===== DATA FOR PROCESSING =====
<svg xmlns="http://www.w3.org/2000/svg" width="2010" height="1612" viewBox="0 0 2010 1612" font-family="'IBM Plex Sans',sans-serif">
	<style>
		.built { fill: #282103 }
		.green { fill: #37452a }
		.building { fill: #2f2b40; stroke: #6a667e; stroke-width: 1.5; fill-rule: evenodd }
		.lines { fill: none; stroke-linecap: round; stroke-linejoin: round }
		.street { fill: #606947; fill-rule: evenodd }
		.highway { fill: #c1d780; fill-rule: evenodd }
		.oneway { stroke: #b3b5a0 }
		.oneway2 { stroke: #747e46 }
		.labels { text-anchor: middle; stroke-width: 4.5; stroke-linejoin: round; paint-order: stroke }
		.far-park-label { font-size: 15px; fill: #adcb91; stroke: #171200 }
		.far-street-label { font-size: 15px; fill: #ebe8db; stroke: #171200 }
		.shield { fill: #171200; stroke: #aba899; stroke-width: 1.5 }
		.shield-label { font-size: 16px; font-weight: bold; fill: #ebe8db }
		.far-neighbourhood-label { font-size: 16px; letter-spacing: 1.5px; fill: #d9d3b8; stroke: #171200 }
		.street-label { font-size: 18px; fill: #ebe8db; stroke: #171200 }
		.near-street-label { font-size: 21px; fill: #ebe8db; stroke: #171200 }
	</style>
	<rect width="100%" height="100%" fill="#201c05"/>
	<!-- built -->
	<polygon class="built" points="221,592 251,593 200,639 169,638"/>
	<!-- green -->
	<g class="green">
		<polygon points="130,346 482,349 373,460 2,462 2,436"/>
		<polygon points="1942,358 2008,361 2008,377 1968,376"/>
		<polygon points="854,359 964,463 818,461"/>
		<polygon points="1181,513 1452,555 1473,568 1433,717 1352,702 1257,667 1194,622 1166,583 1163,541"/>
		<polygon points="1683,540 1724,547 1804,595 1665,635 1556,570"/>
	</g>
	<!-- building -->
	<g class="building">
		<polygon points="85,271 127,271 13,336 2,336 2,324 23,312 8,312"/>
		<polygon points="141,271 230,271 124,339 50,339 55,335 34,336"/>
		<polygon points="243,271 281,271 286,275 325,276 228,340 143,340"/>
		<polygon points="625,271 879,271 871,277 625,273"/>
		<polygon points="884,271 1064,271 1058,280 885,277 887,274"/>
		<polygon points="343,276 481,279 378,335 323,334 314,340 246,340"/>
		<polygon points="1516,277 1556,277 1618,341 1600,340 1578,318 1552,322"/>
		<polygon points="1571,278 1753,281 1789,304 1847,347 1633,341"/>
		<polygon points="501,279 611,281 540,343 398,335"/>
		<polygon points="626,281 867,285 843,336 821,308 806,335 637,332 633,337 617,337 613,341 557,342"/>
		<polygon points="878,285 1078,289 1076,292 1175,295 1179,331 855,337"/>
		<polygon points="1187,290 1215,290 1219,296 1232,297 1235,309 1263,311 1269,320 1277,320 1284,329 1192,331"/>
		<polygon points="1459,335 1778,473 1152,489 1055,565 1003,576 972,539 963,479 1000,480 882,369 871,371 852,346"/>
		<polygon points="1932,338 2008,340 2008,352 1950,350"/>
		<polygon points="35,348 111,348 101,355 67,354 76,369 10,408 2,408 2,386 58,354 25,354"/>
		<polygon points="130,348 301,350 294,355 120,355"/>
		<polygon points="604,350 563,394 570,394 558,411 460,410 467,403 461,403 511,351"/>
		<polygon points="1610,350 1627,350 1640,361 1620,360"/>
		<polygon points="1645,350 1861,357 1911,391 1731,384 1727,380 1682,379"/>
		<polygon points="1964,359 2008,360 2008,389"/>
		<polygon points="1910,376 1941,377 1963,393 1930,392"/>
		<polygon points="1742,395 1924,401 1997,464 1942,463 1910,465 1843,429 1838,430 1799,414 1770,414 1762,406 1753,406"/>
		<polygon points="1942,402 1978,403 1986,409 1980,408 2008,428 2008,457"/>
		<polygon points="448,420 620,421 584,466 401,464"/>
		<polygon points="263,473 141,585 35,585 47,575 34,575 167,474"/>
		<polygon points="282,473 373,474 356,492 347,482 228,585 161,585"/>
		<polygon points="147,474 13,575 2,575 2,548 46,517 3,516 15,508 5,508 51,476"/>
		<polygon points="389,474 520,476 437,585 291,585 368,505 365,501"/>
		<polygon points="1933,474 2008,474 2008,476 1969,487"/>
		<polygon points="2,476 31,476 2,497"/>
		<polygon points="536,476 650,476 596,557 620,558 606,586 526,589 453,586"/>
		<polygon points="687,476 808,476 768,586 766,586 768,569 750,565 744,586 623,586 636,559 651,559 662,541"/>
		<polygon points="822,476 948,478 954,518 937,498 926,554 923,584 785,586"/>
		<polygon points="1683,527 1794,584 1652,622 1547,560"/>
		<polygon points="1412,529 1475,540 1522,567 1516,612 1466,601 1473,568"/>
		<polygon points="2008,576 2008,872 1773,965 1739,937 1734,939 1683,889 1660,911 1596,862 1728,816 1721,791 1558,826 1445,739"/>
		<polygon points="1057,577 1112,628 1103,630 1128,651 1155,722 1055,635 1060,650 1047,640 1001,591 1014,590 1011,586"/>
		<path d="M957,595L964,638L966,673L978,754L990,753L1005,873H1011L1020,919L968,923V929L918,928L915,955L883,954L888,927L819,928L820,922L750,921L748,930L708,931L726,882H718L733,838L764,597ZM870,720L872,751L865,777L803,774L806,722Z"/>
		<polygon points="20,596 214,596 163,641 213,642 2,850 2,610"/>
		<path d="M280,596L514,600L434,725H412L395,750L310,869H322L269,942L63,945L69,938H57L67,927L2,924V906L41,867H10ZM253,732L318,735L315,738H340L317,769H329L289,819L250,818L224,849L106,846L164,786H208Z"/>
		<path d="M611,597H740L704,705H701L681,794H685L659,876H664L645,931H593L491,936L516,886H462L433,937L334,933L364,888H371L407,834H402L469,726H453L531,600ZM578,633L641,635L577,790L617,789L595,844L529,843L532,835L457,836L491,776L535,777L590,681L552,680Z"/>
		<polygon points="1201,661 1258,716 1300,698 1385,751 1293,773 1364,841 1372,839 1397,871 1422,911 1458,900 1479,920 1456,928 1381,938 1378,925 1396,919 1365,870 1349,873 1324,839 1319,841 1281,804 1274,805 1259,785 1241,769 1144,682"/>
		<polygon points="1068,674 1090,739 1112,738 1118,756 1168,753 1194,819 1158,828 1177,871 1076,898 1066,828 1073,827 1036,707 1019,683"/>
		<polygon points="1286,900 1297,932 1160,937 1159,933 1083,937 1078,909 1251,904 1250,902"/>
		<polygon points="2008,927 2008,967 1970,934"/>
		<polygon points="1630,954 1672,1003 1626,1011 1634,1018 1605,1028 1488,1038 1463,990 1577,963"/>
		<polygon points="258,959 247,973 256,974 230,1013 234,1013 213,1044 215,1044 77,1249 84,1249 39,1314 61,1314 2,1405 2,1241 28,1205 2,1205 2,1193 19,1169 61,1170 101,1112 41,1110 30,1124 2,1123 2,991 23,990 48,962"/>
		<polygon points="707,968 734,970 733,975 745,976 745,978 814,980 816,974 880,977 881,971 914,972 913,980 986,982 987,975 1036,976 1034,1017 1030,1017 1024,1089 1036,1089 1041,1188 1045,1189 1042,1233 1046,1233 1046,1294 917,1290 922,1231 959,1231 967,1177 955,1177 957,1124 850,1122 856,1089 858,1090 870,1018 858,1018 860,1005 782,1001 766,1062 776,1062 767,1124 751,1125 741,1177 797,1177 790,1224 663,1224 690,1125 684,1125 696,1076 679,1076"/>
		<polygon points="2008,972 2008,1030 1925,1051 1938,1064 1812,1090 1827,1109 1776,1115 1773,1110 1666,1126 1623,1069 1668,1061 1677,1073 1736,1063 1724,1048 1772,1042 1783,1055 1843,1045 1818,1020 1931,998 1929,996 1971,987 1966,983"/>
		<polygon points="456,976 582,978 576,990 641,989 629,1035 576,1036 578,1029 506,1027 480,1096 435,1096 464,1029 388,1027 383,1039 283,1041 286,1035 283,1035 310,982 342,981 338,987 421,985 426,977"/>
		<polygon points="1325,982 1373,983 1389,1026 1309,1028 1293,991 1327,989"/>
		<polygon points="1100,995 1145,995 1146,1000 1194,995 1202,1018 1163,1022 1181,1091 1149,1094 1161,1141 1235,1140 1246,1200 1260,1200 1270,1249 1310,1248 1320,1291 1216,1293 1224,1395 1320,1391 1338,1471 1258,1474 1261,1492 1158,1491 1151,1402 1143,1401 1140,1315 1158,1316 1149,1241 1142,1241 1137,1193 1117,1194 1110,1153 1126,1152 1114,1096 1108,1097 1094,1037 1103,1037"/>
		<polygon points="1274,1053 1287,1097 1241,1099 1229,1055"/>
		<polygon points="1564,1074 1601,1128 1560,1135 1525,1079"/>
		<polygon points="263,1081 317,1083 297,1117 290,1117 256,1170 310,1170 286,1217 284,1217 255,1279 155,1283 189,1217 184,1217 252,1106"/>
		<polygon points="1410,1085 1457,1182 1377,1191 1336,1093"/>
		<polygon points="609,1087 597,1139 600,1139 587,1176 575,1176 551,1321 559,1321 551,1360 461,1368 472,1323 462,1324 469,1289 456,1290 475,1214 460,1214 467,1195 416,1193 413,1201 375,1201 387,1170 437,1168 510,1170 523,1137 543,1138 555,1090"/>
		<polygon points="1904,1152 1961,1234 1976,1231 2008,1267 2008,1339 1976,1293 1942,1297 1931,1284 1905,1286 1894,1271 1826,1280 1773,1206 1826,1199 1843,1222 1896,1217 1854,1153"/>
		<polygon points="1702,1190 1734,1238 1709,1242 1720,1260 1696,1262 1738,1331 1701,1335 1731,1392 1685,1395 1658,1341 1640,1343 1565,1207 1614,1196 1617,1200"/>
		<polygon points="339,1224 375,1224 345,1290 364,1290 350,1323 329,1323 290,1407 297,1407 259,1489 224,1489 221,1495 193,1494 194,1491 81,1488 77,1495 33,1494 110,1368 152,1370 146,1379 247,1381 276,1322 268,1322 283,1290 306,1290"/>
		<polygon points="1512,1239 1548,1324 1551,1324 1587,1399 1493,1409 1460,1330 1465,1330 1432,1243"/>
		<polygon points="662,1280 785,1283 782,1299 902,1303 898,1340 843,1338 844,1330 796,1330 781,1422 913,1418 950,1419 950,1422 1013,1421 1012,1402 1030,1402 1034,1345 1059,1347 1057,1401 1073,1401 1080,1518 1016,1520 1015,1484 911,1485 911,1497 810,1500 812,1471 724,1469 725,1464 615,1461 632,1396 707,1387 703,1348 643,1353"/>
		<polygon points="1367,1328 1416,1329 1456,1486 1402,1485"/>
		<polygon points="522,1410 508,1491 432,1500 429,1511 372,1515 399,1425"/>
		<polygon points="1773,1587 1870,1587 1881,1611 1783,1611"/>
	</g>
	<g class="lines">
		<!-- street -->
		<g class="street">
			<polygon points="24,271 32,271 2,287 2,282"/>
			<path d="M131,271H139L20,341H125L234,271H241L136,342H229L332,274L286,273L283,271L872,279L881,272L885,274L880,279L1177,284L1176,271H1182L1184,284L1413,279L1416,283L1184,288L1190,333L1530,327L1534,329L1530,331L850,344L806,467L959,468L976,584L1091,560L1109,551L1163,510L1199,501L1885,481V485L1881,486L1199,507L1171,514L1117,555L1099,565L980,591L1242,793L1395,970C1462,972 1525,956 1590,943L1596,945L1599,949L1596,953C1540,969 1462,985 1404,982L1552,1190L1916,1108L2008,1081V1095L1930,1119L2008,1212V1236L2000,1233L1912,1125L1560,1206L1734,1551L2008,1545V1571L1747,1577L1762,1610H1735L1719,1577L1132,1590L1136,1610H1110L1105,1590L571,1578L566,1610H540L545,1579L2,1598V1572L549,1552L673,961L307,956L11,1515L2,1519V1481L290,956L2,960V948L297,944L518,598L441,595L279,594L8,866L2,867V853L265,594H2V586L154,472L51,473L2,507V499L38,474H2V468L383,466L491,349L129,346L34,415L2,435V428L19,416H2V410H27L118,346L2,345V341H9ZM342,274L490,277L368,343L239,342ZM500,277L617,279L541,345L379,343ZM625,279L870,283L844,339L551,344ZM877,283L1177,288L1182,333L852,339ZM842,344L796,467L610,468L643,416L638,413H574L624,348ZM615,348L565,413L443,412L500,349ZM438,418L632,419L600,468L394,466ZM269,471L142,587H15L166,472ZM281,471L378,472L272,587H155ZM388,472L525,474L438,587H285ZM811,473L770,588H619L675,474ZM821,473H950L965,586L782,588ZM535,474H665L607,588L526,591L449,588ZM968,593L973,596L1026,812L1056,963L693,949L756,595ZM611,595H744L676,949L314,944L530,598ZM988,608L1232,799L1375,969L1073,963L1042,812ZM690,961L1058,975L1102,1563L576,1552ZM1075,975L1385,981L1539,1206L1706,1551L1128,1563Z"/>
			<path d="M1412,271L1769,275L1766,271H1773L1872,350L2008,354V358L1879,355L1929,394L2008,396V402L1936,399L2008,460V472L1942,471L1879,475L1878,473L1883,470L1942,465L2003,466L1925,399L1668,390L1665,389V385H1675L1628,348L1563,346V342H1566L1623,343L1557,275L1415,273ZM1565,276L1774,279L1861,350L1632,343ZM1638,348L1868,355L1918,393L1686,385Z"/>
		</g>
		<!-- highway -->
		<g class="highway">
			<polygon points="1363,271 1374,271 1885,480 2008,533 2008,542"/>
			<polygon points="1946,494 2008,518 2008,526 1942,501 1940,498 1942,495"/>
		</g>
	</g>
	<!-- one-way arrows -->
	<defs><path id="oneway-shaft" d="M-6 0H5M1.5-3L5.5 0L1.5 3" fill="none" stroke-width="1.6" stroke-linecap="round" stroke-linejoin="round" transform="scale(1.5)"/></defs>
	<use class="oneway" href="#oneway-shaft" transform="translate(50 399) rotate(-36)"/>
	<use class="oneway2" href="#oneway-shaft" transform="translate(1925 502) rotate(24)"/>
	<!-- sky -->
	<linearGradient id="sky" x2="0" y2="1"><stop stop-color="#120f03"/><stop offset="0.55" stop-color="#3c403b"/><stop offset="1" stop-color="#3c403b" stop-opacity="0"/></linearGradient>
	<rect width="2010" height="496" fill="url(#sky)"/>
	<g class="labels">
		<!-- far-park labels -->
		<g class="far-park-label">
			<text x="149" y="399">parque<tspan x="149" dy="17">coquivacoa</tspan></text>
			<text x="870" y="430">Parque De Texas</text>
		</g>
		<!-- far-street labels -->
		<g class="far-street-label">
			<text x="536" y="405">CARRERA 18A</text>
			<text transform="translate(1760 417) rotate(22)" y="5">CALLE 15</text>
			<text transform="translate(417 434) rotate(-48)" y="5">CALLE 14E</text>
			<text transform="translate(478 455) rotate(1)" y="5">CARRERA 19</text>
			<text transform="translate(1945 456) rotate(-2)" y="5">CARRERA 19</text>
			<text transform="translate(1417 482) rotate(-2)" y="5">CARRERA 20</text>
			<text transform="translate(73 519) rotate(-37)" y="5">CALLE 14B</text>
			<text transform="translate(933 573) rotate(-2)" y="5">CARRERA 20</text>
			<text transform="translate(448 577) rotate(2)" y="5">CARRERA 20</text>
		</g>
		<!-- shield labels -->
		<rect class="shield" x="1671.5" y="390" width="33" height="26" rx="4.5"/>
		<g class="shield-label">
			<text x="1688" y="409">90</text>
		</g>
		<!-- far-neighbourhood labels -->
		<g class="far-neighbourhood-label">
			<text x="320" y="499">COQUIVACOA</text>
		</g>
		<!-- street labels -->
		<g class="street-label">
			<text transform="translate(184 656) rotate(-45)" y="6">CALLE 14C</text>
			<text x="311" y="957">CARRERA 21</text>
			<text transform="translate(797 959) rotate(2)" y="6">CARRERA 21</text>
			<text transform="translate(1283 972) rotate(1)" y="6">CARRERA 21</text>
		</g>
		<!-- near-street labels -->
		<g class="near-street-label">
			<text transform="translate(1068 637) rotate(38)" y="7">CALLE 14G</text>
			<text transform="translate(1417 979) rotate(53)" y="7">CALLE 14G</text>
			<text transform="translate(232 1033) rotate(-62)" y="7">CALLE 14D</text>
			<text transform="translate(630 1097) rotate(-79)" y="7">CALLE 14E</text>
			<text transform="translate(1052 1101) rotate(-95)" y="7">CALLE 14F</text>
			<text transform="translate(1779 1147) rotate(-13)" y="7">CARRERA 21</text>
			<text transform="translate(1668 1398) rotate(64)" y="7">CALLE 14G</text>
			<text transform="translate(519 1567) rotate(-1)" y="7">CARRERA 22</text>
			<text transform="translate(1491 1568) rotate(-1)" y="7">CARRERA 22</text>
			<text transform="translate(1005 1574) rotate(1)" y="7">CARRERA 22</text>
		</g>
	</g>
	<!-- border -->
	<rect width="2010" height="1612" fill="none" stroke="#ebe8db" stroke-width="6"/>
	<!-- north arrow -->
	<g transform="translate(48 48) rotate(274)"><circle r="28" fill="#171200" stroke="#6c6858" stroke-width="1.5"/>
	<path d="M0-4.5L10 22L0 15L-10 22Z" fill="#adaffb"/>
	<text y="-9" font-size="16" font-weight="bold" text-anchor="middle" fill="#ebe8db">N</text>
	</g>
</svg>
=====
§ AIM OF THE EXERCISE: Go through the entries above and report each line with the string "lines" in it.

§ SOLVED EXERCISE:
		.lines { fill: none; stroke-linecap: round; stroke-linejoin: round }
	<g class="lines">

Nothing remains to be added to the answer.